Stored data:
★ ★ ★ ★ ★

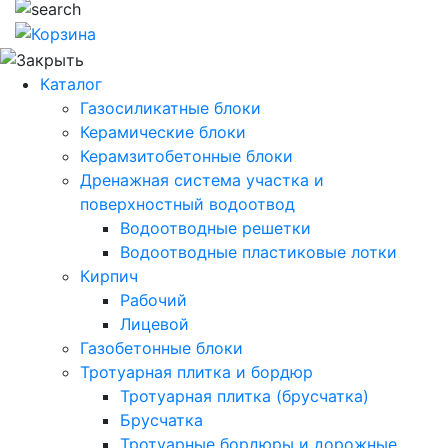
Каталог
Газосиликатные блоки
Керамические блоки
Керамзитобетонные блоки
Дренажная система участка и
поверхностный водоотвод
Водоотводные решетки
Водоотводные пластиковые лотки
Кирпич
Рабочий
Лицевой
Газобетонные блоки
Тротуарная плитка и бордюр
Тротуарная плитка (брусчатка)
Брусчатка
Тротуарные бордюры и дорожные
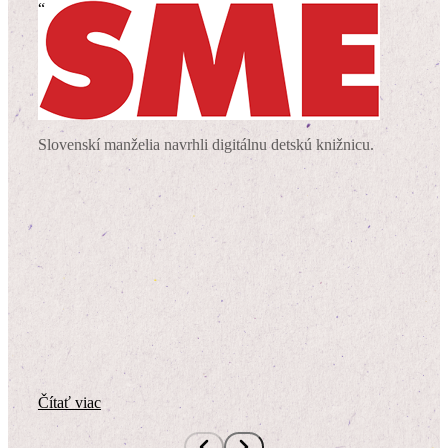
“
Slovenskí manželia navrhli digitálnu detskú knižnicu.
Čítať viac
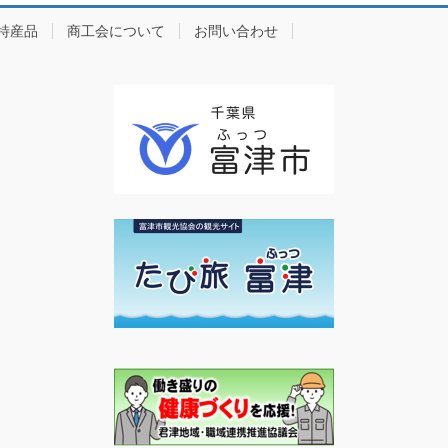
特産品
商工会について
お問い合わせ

★ ★ ★ ★ ★

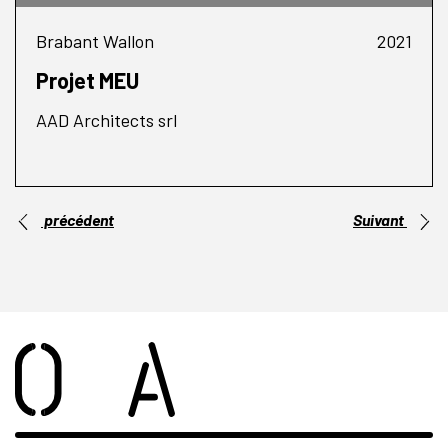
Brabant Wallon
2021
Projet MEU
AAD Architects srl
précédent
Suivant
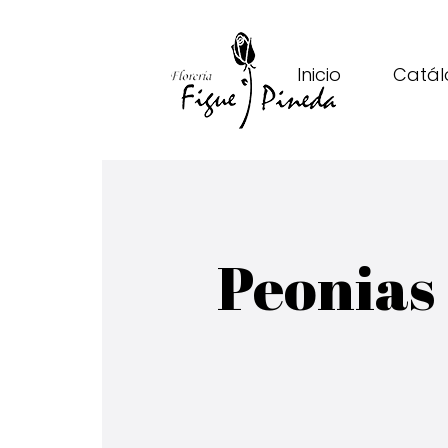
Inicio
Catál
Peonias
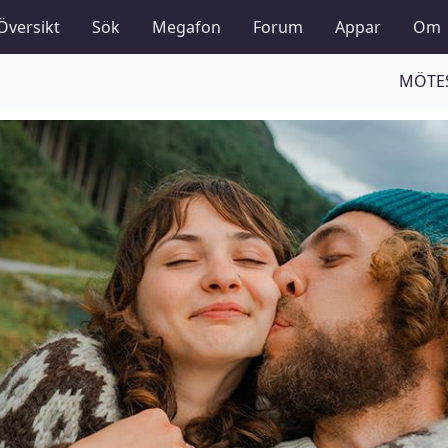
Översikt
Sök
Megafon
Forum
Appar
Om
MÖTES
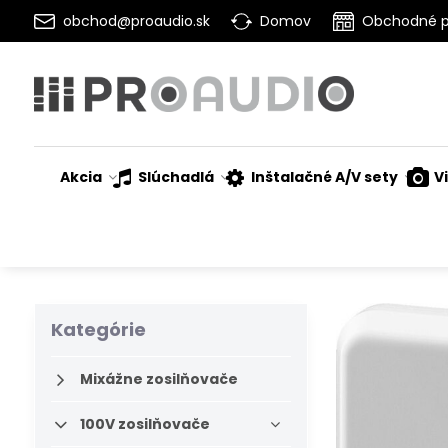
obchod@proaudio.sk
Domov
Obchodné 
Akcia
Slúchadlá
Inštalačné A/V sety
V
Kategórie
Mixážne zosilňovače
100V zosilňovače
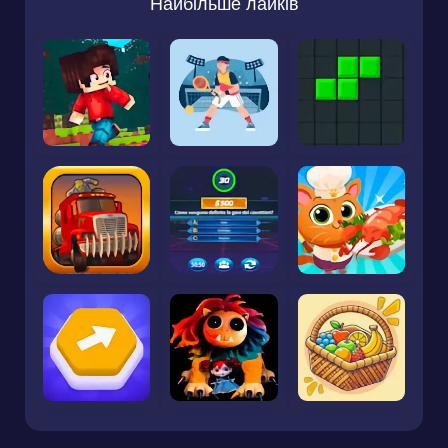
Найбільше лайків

★ ★ ★ ★ ★

Copy out the lines of the items from the line with "Brabant Wallon" to the line with "Найбільше лайків", including both of those lines. Omit the pictures from your answer.

Brabant Wallon
2021
Projet MEU
AAD Architects srl
précédent
Suivant
Inicio
Catál
Peonias
Översikt
Sök
Megafon
Forum
Appar
Om
MÖTES
obchod@proaudio.sk
Domov
Obchodné 
Akcia
Slúchadlá
Inštalačné A/V sety
V
Kategórie
Mixážne zosilňovače
100V zosilňovače
Найбільше лайків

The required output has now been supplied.